The Collected Stories of Arno Schmidt Summary

The Collected Stories of Arno Schmidt

John E. Woods has won many prizes for translations of Arno Schmidt. Translating Schmidt, who called himself “the German James Joyce,” is a challenge. Like Joyce, Schmidt plays with language. His eccentrically punctuated narratives are full of neologisms, interjections, symbols, foreign phrases, and enigmatic allusions.

“Tales from Island Street” and “Sturenburg Stories,” averaging only three pages each, are relatively accessible or “reader-friendly.” The styles resemble those in Joyce’s ULYSSES. “Drummer for the Czar,” for example, will remind readers of the cabman’s shelter scene in the “Eumaneus” chapter of ULYSSES. The ten stories in “Country Matters,” the last section of the book, will only appeal to connoisseurs of highly experimental fiction. They will remind the English-speaking reader of Joyce’s FINNEGANS WAKE. Here, from “Tails,” is a description of empty fields: “Ryeroes swather scythle coxcome/ sickles deschamp reeshes sedgit/ sockles thistle straidle stickers/sadders ivy wutters jocker . . . ”

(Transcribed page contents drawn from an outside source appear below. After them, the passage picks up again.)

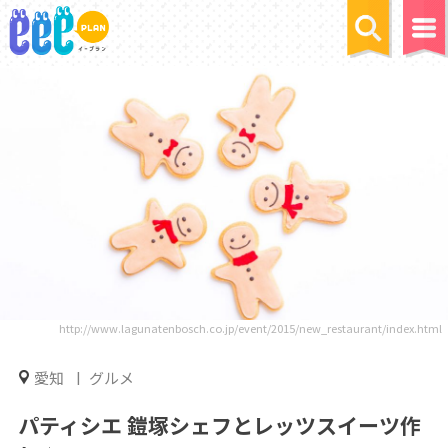
http://www.lagunatenbosch.co.jp/event/2015/new_restaurant/index.html
愛知
グルメ
パティシエ 鎧塚シェフとレッツスイーツ作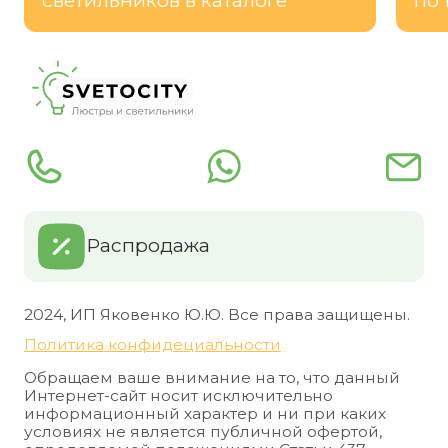
светильников в каталоге
по 
Распродажа
2024, ИП Яковенко Ю.Ю. Все права защищены.
Политика конфидециальности
Обращаем ваше внимание на то, что данный
Интернет-сайт носит исключительно
информационный характер и ни при каких
условиях не является публичной офертой,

Woods’ introduction describes Schmidt’s working habits, his struggle to survive as a writer after being released from a prisoner of war (POW) camp in 1945, and his interest in literature in English (Schmidt translated Edgar Allan Poe, William Faulkner, and Joyce). Woods calls Schmidt a “solipsist” (one who believes the self is the only reality), a word which seems to explain much about these stories. Schmidt writes in the private shorthand of a man talking to himself, for his own amusement and edification, without faith that anyone is out there listening.

Many stories are compelling, even though only wafer-thin slices of life with rarely anything that can be called a “point.” Their value lies in their impressions of existence in the anxiety-ridden Cold War years following Germany’s defeat, devastation, and political dismemberment.